THE TASK :: Print every line of the material below exactly as it stands, but omit the pictures.

DATA SEGMENT ::
┏━━

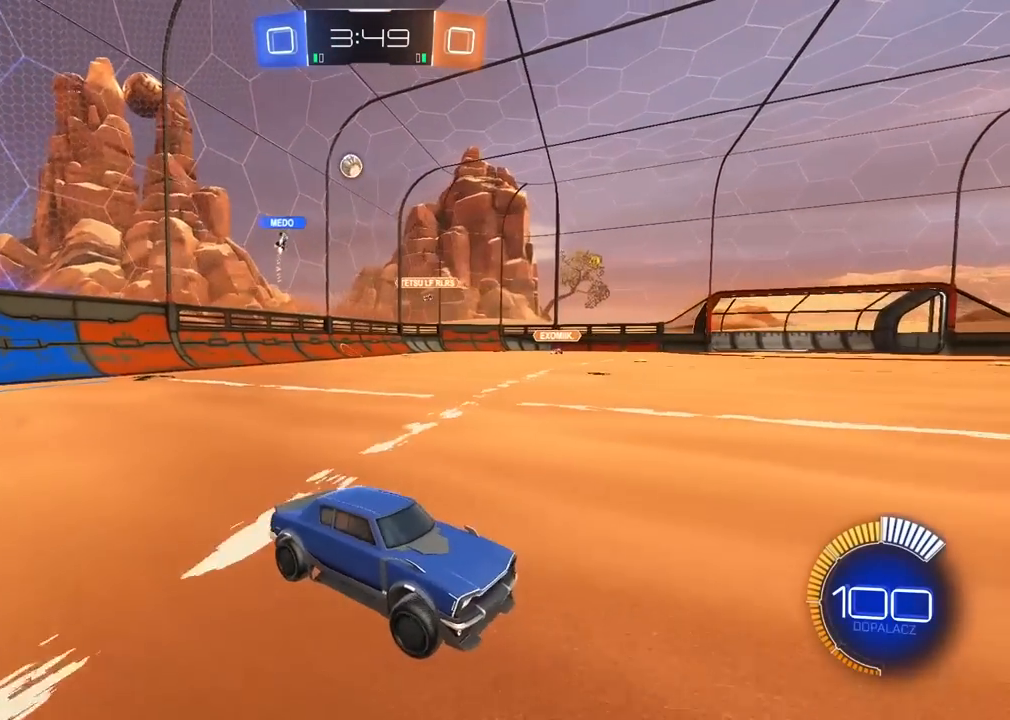
{"buttons": ["R2"], "left_stick": "center", "right_stick": "center", "events": [[50, "L1", "up"], [450, "left_stick", "center"]]}
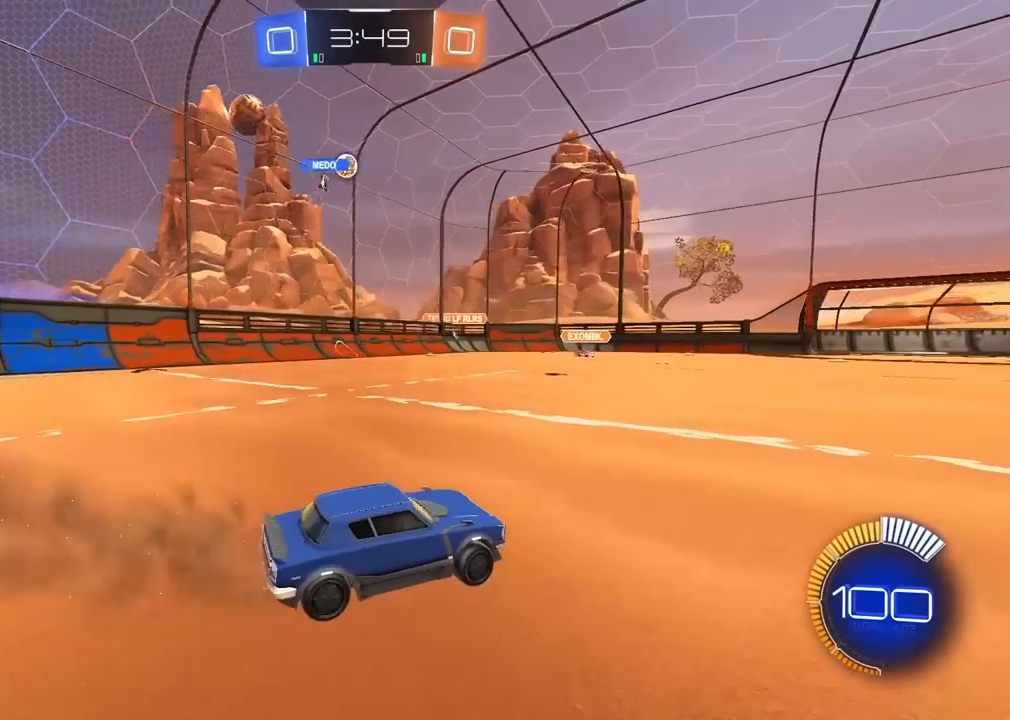
{"buttons": ["R2"], "left_stick": "left", "right_stick": "center", "events": [[167, "left_stick", "right"], [317, "left_stick", "center"], [367, "left_stick", "left"]]}
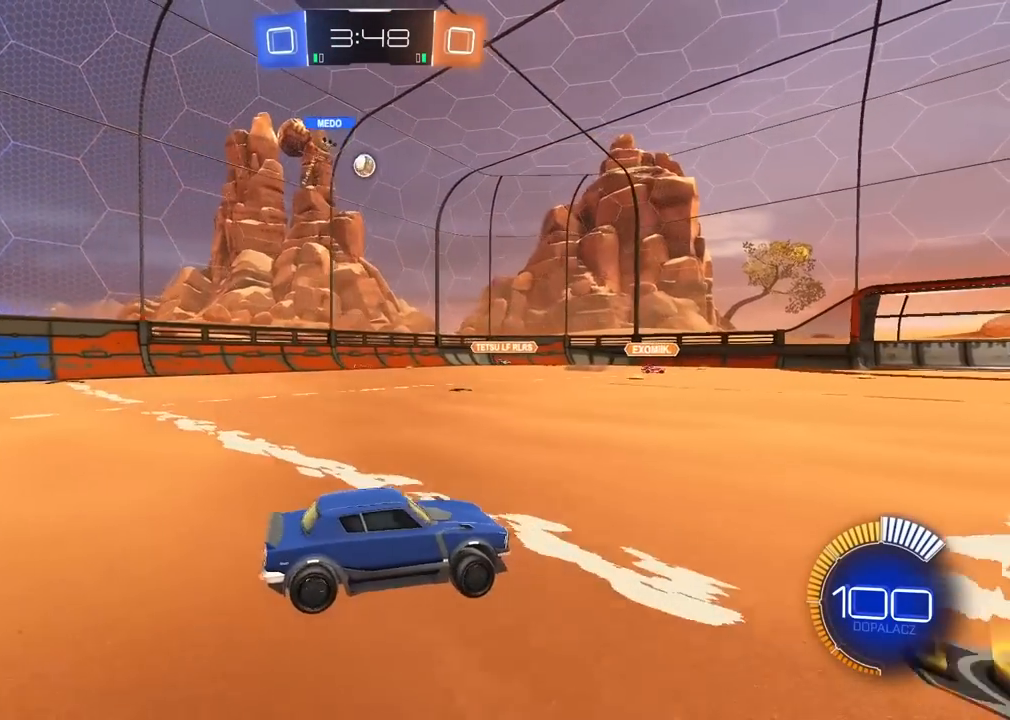
{"buttons": ["R2"], "left_stick": "left", "right_stick": "center", "events": []}
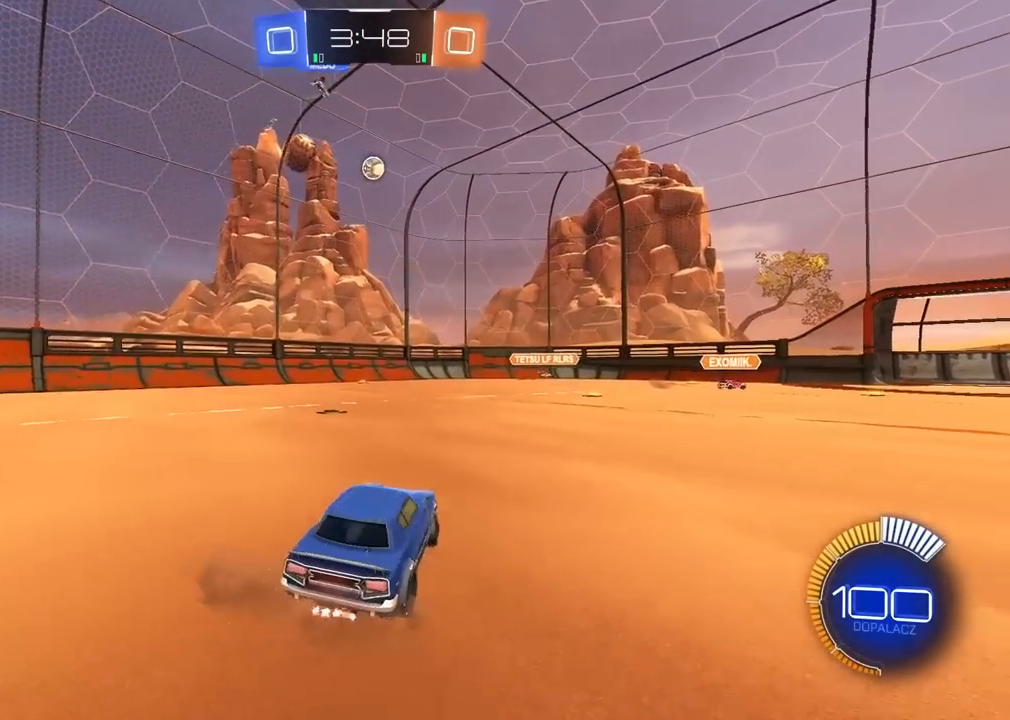
{"buttons": ["R2"], "left_stick": "center", "right_stick": "center", "events": [[483, "left_stick", "center"]]}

┗━━

EXERCISE SOLUTION ::
{"buttons": ["R2"], "left_stick": "center", "right_stick": "center", "events": [[50, "L1", "up"], [450, "left_stick", "center"]]}
{"buttons": ["R2"], "left_stick": "left", "right_stick": "center", "events": [[167, "left_stick", "right"], [317, "left_stick", "center"], [367, "left_stick", "left"]]}
{"buttons": ["R2"], "left_stick": "left", "right_stick": "center", "events": []}
{"buttons": ["R2"], "left_stick": "center", "right_stick": "center", "events": [[483, "left_stick", "center"]]}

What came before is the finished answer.